• **INPUT**
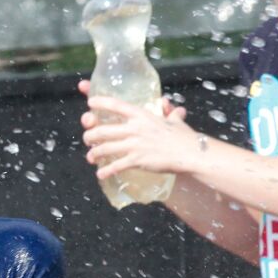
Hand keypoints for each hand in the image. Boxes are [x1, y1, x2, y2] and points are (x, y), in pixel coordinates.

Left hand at [78, 79, 200, 179]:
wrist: (189, 153)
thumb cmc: (184, 137)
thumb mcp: (174, 120)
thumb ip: (168, 112)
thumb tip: (168, 104)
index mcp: (142, 115)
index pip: (116, 105)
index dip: (100, 102)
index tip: (90, 103)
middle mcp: (135, 128)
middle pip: (104, 130)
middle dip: (91, 135)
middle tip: (87, 139)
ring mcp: (135, 144)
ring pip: (106, 148)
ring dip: (95, 153)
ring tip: (90, 157)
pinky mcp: (137, 160)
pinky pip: (116, 165)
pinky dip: (106, 171)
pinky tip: (101, 174)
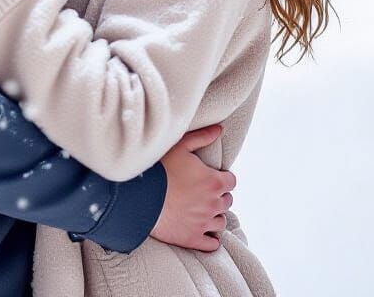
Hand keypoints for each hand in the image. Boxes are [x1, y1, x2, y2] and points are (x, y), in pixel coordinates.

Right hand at [150, 125, 235, 252]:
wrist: (141, 197)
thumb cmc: (160, 169)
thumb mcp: (181, 146)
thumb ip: (202, 137)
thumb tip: (219, 129)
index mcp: (213, 181)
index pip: (231, 182)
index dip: (223, 178)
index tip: (213, 177)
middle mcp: (212, 204)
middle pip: (227, 201)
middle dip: (219, 196)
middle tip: (206, 193)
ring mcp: (203, 223)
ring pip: (221, 222)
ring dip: (215, 216)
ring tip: (204, 211)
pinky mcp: (192, 239)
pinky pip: (212, 244)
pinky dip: (211, 239)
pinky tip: (205, 232)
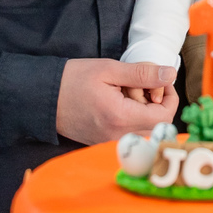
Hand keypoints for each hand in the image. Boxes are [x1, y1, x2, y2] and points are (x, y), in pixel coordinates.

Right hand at [56, 59, 177, 144]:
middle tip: (143, 85)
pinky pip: (130, 134)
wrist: (42, 98)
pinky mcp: (104, 143)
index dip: (170, 97)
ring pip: (145, 131)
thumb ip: (142, 73)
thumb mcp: (109, 69)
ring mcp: (110, 143)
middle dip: (158, 104)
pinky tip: (120, 104)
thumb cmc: (73, 80)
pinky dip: (133, 119)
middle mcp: (118, 136)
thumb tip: (170, 74)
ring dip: (146, 112)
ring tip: (129, 93)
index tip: (160, 82)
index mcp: (121, 118)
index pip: (165, 117)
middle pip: (158, 126)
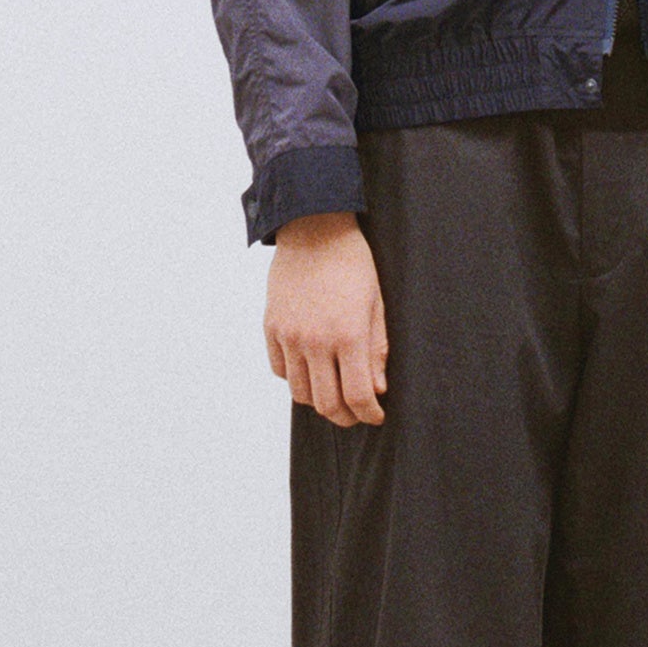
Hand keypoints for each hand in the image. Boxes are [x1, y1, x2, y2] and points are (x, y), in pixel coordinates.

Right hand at [264, 212, 388, 426]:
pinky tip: (312, 371)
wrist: (313, 229)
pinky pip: (280, 371)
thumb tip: (376, 390)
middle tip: (357, 414)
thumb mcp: (376, 304)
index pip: (357, 396)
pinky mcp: (271, 328)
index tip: (376, 416)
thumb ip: (377, 350)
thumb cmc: (352, 263)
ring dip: (319, 401)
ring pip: (300, 393)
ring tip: (335, 394)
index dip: (369, 415)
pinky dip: (296, 379)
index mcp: (348, 335)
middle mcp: (315, 341)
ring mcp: (289, 336)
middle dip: (346, 417)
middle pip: (326, 403)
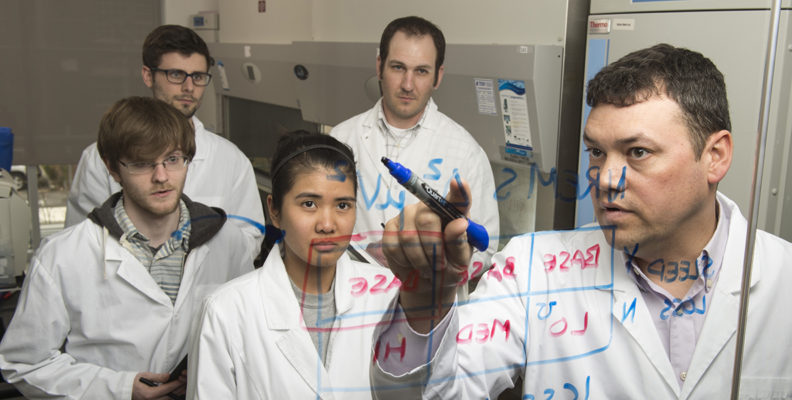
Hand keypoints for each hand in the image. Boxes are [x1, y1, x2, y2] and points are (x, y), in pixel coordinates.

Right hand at [132, 372, 184, 399]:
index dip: (176, 383)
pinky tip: (177, 390)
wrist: (127, 390)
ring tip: (184, 384)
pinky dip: (173, 395)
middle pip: (171, 396)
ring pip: (170, 399)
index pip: (167, 389)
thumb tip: (169, 376)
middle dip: (180, 387)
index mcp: (149, 394)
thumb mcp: (144, 376)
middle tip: (186, 379)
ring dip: (178, 392)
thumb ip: (158, 377)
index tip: (182, 377)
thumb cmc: (135, 382)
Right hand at [382, 178, 472, 332]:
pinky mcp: (391, 226)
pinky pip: (393, 245)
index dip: (459, 191)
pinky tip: (411, 264)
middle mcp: (429, 207)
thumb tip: (460, 223)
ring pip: (409, 236)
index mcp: (453, 213)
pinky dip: (404, 261)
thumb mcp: (460, 261)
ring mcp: (407, 214)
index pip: (457, 199)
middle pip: (426, 219)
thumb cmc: (447, 267)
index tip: (460, 183)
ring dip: (419, 260)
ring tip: (427, 268)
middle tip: (439, 266)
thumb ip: (460, 242)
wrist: (428, 282)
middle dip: (433, 248)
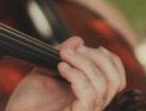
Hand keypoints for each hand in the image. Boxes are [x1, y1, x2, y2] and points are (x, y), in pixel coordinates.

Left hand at [6, 37, 125, 110]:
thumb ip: (63, 56)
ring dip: (83, 63)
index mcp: (90, 94)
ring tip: (64, 56)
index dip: (111, 60)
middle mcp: (92, 105)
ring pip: (102, 85)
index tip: (94, 47)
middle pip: (114, 80)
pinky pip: (89, 95)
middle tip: (72, 50)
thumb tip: (78, 40)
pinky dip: (77, 75)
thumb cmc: (28, 101)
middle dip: (97, 58)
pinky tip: (61, 67)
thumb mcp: (46, 70)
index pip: (117, 79)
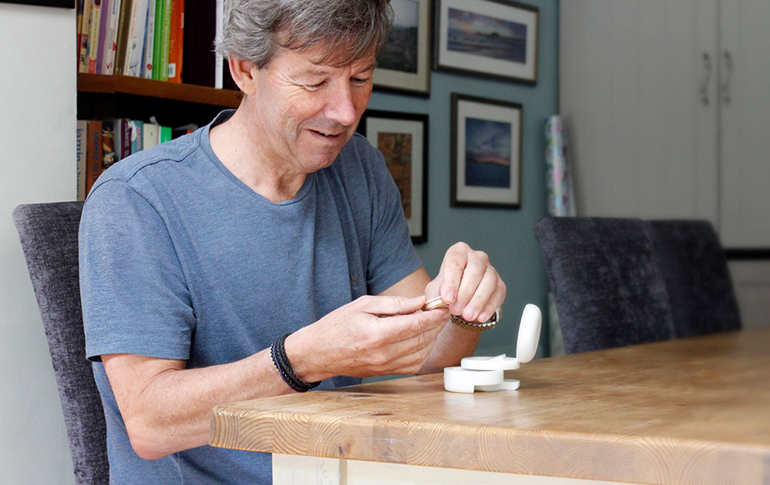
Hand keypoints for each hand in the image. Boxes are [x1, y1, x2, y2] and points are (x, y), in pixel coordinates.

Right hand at [288, 295, 448, 379]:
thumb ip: (394, 304)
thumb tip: (419, 302)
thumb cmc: (336, 326)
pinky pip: (413, 365)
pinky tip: (421, 340)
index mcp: (377, 334)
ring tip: (432, 324)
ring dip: (432, 339)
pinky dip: (423, 352)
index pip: (416, 325)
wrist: (317, 353)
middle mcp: (383, 353)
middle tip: (442, 312)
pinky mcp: (385, 373)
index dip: (433, 315)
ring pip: (421, 353)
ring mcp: (384, 366)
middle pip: (422, 339)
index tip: (442, 307)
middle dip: (436, 325)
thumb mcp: (362, 305)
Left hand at [425, 242, 505, 322]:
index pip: (455, 262)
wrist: (459, 300)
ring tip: (467, 315)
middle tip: (455, 310)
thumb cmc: (446, 290)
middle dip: (464, 293)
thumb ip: (436, 295)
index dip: (451, 282)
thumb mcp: (435, 291)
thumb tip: (443, 301)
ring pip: (489, 282)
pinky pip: (498, 295)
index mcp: (458, 252)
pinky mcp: (500, 285)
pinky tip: (479, 317)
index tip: (447, 299)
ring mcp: (491, 270)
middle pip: (474, 270)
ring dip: (477, 301)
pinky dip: (489, 307)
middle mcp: (477, 257)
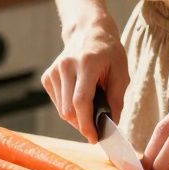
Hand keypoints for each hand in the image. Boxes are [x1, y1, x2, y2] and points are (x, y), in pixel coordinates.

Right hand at [41, 16, 128, 143]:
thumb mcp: (121, 72)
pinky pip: (57, 103)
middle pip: (69, 109)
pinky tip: (80, 99)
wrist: (88, 32)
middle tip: (97, 129)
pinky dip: (69, 109)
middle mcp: (66, 66)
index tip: (95, 138)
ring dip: (77, 118)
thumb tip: (111, 125)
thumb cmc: (109, 53)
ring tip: (91, 109)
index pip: (80, 101)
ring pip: (62, 110)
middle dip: (83, 125)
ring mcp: (54, 71)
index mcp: (86, 63)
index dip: (87, 124)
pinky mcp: (47, 76)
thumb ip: (117, 99)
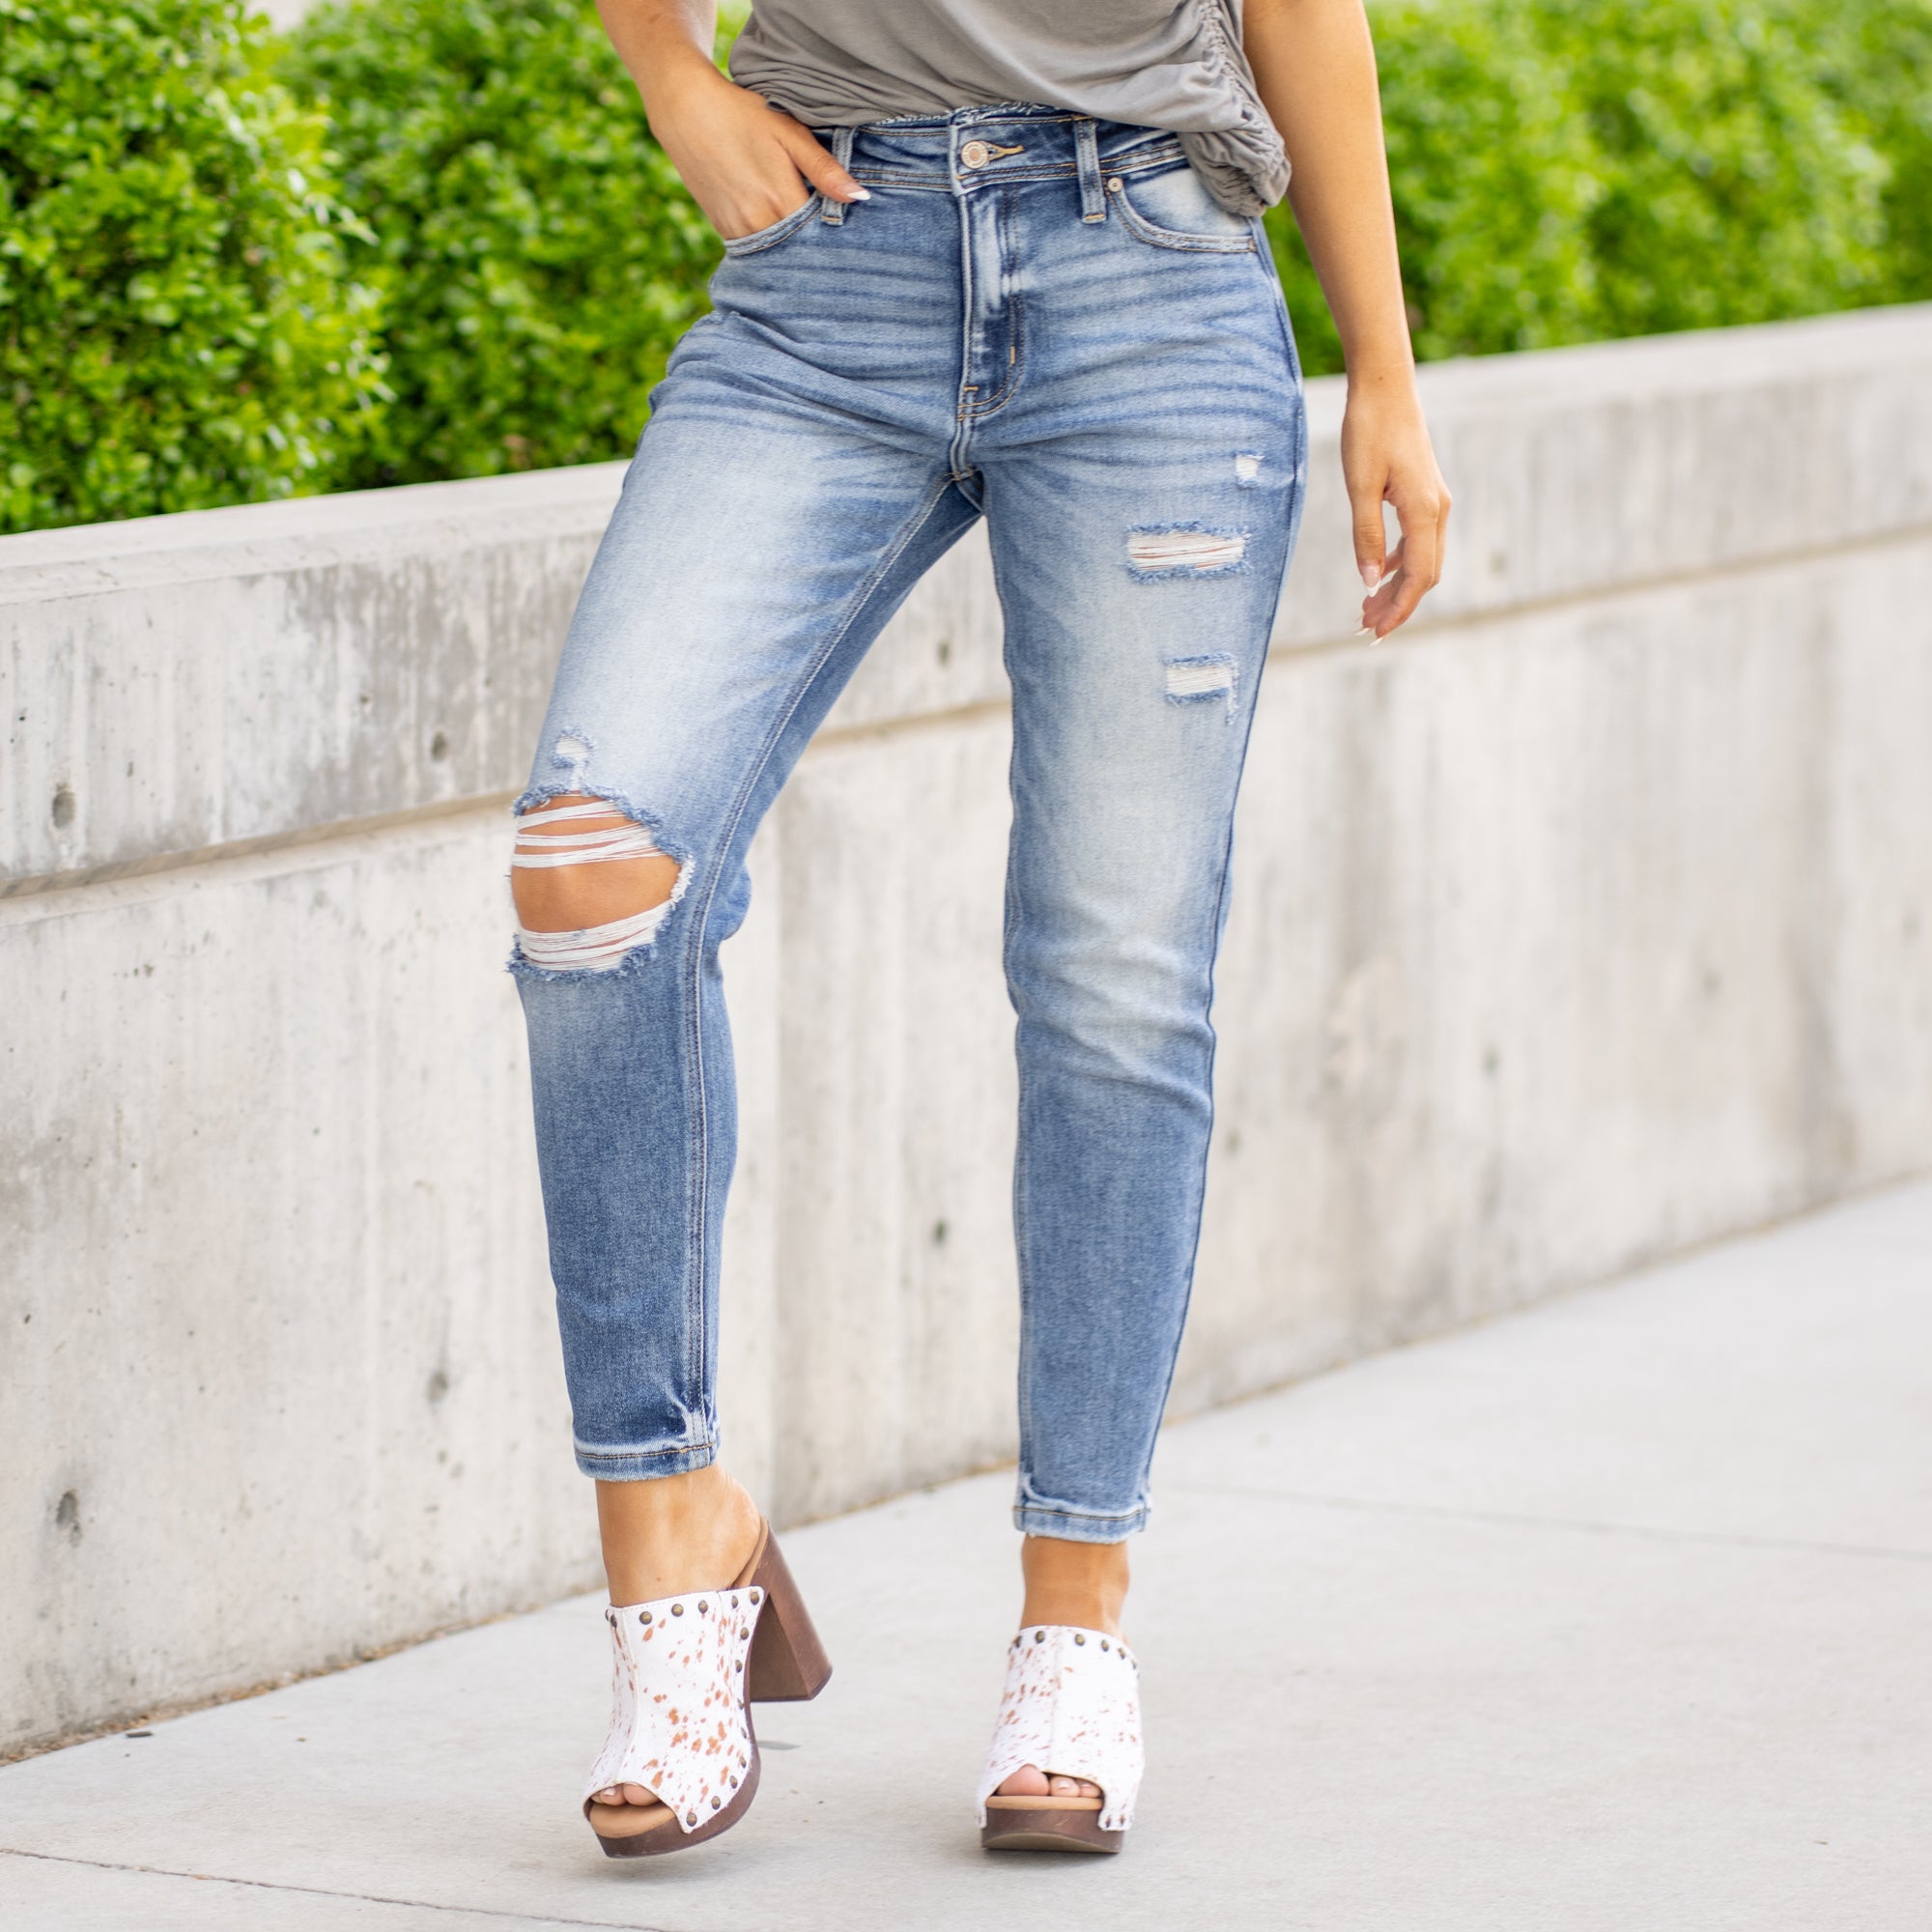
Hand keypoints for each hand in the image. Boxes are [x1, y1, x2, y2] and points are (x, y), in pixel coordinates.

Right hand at [647, 60, 867, 240]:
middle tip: (837, 246)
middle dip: (816, 247)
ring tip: (809, 238)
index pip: (820, 236)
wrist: (686, 109)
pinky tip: (780, 230)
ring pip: (777, 252)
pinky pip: (756, 247)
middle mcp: (759, 222)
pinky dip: (772, 243)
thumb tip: (860, 197)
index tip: (850, 237)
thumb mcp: (789, 132)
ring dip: (793, 248)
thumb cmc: (742, 114)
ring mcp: (738, 229)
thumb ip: (824, 168)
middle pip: (799, 250)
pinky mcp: (723, 228)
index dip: (836, 236)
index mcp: (781, 200)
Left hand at [1341, 377, 1449, 639]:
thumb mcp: (1359, 486)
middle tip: (1363, 628)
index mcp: (1425, 512)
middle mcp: (1438, 510)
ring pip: (1421, 560)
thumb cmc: (1369, 431)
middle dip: (1396, 605)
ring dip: (1396, 587)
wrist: (1385, 388)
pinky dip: (1397, 563)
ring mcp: (1434, 502)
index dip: (1398, 609)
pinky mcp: (1424, 495)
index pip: (1418, 577)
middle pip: (1423, 575)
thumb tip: (1368, 583)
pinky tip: (1376, 574)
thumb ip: (1365, 535)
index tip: (1375, 633)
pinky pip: (1416, 541)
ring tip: (1365, 609)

• **WORK TO COMPLETE**
Repeat exactly the lines from the line containing "pinky mcp: (1424, 495)" through the end of the listing above; both boundary lines are part of the output.

• **WRITTEN RESPONSE**
pinky mcp: (1424, 495)
index pip: (1418, 577)
middle pip: (1423, 575)
thumb tip: (1368, 583)
pinky tip: (1376, 574)
thumb ip: (1365, 535)
index tip: (1375, 633)
pinky pip: (1416, 541)
ring tip: (1365, 609)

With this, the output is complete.